Could you render every line of the material below as a JSON list of strings, one string per line, with blank lines skipped and the pictures left out?

-*-

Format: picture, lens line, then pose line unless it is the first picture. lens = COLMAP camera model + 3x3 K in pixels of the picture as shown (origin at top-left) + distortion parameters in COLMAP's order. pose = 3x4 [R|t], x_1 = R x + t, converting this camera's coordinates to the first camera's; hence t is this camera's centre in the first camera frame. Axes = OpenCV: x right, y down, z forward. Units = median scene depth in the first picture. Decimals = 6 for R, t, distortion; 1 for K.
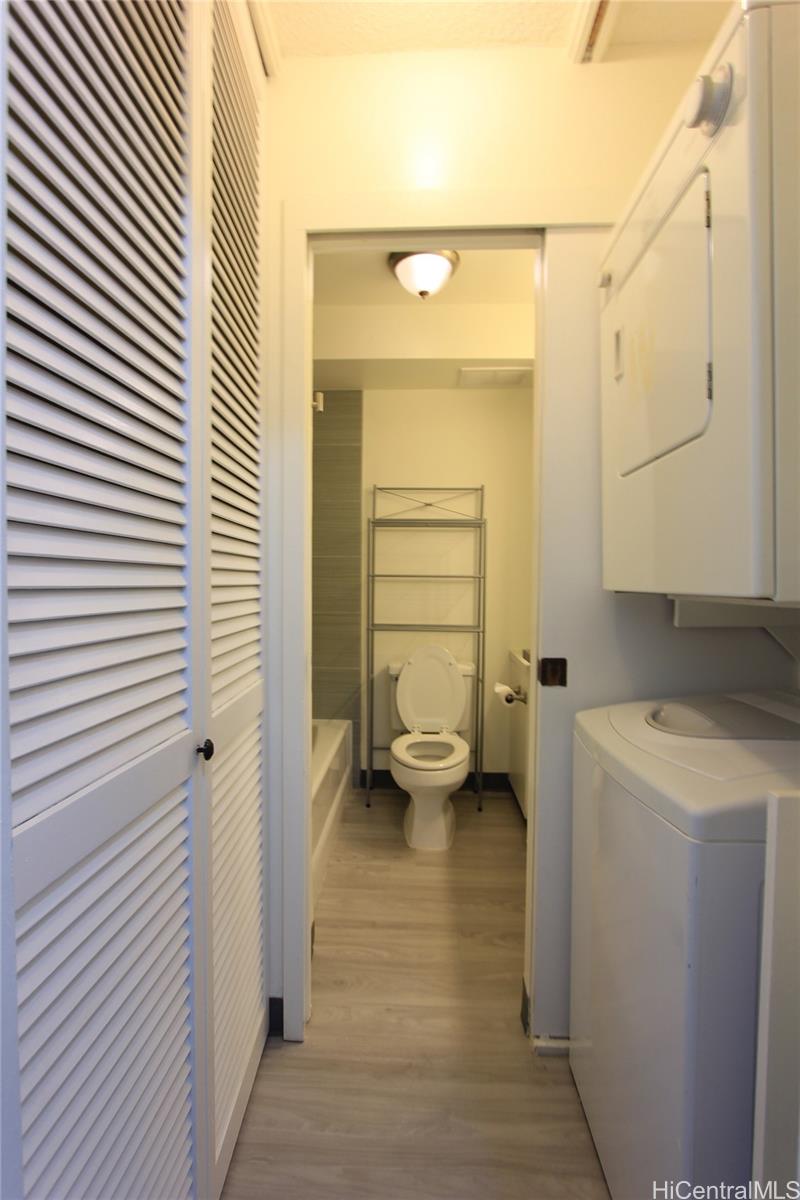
lens RADIAL K [[560.1, 0, 399.1], [0, 560.1, 602.8], [0, 0, 1]] dist [-0.016819, 0.000434]
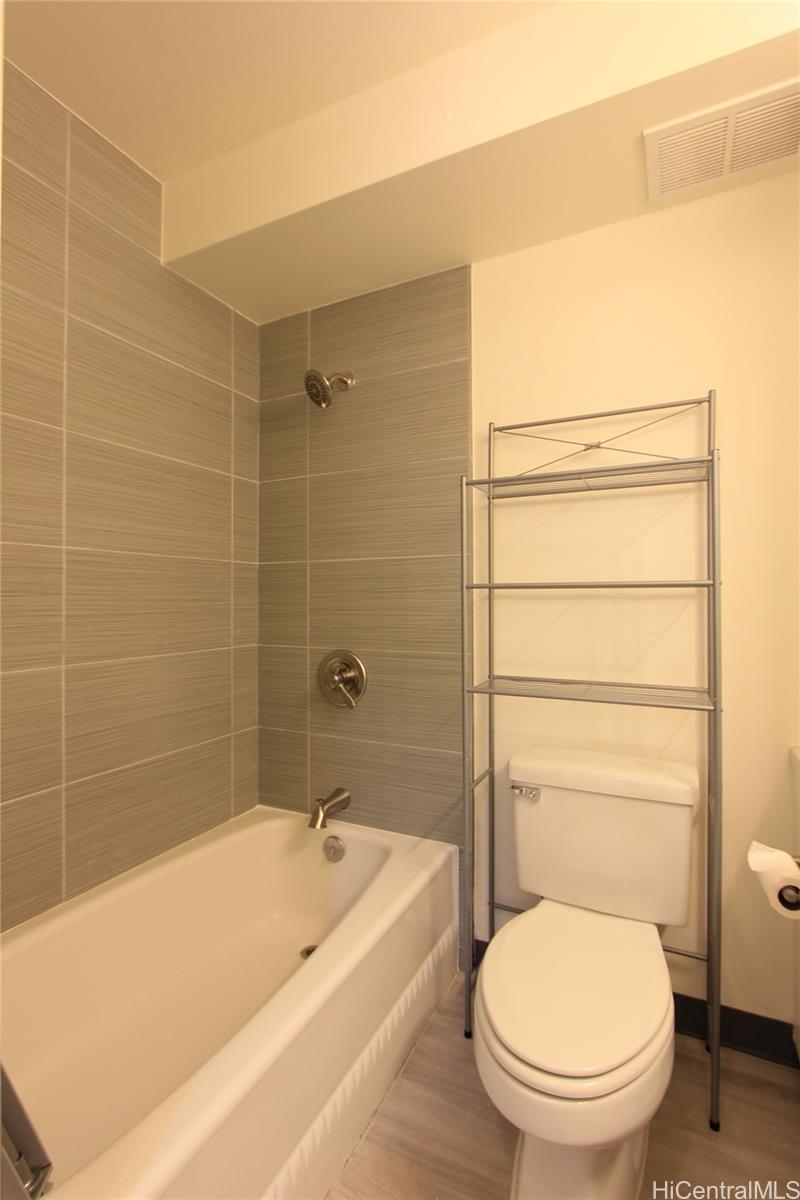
lens RADIAL K [[560.1, 0, 398.1], [0, 560.1, 590.9], [0, 0, 1]] dist [-0.016819, 0.000434]
pose [[0.909900, -0.016870, -0.414485, 0.099181], [-0.006073, 0.998524, -0.053972, -0.014526], [0.414784, 0.051626, 0.908454, 0.469418]]
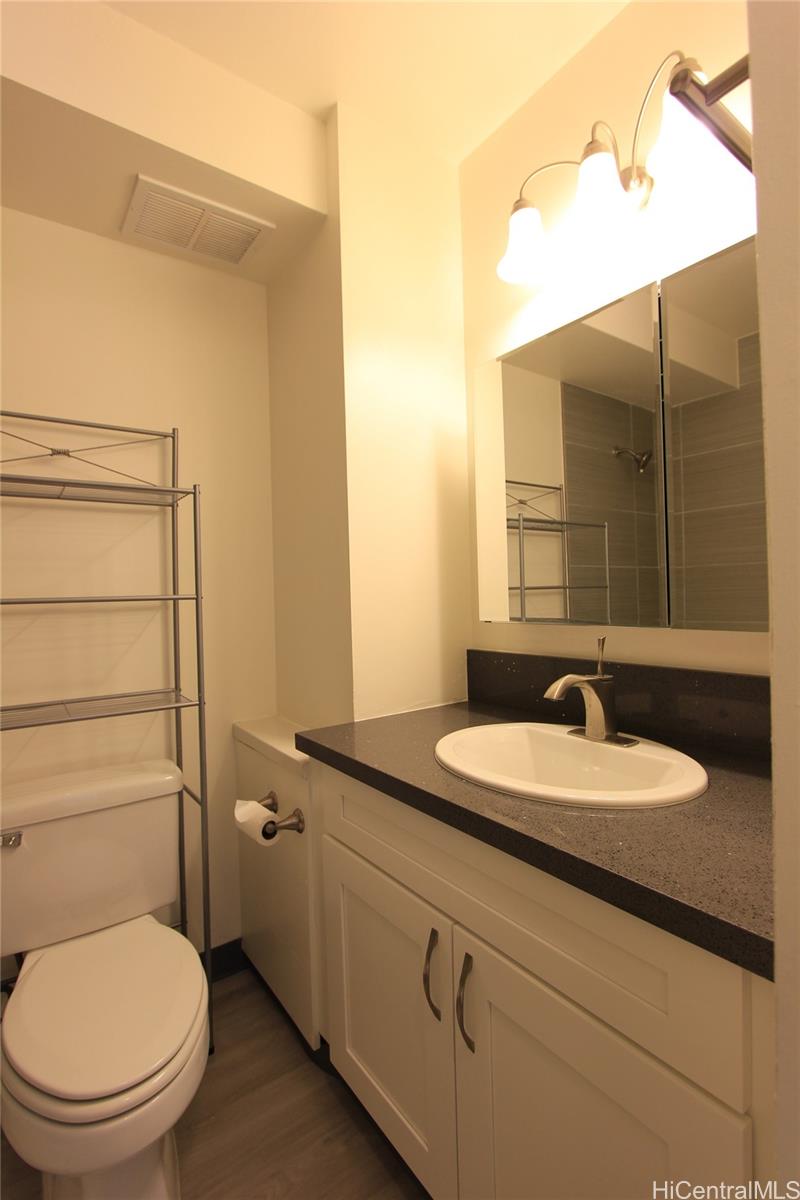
lens RADIAL K [[560.1, 0, 400.4], [0, 560.1, 596.1], [0, 0, 1]] dist [-0.016819, 0.000434]
pose [[0.781724, -0.028494, 0.622973, -0.021412], [0.057247, 0.998016, -0.026188, -0.021572], [-0.620991, 0.056136, 0.781805, 0.447356]]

-*-

[Solution for this exercise]
[
  "Format: picture, lens line, then pose line unless it is the first picture. lens = COLMAP camera model + 3x3 K in pixels of the picture as shown (origin at top-left) + distortion parameters in COLMAP's order. pose = 3x4 [R|t], x_1 = R x + t, converting this camera's coordinates to the first camera's; hence t is this camera's centre in the first camera frame. Axes = OpenCV: x right, y down, z forward. Units = median scene depth in the first picture. Decimals = 6 for R, t, distortion; 1 for K.",
  "lens RADIAL K [[560.1, 0, 399.1], [0, 560.1, 602.8], [0, 0, 1]] dist [-0.016819, 0.000434]",
  "lens RADIAL K [[560.1, 0, 398.1], [0, 560.1, 590.9], [0, 0, 1]] dist [-0.016819, 0.000434]",
  "pose [[0.909900, -0.016870, -0.414485, 0.099181], [-0.006073, 0.998524, -0.053972, -0.014526], [0.414784, 0.051626, 0.908454, 0.469418]]",
  "lens RADIAL K [[560.1, 0, 400.4], [0, 560.1, 596.1], [0, 0, 1]] dist [-0.016819, 0.000434]",
  "pose [[0.781724, -0.028494, 0.622973, -0.021412], [0.057247, 0.998016, -0.026188, -0.021572], [-0.620991, 0.056136, 0.781805, 0.447356]]"
]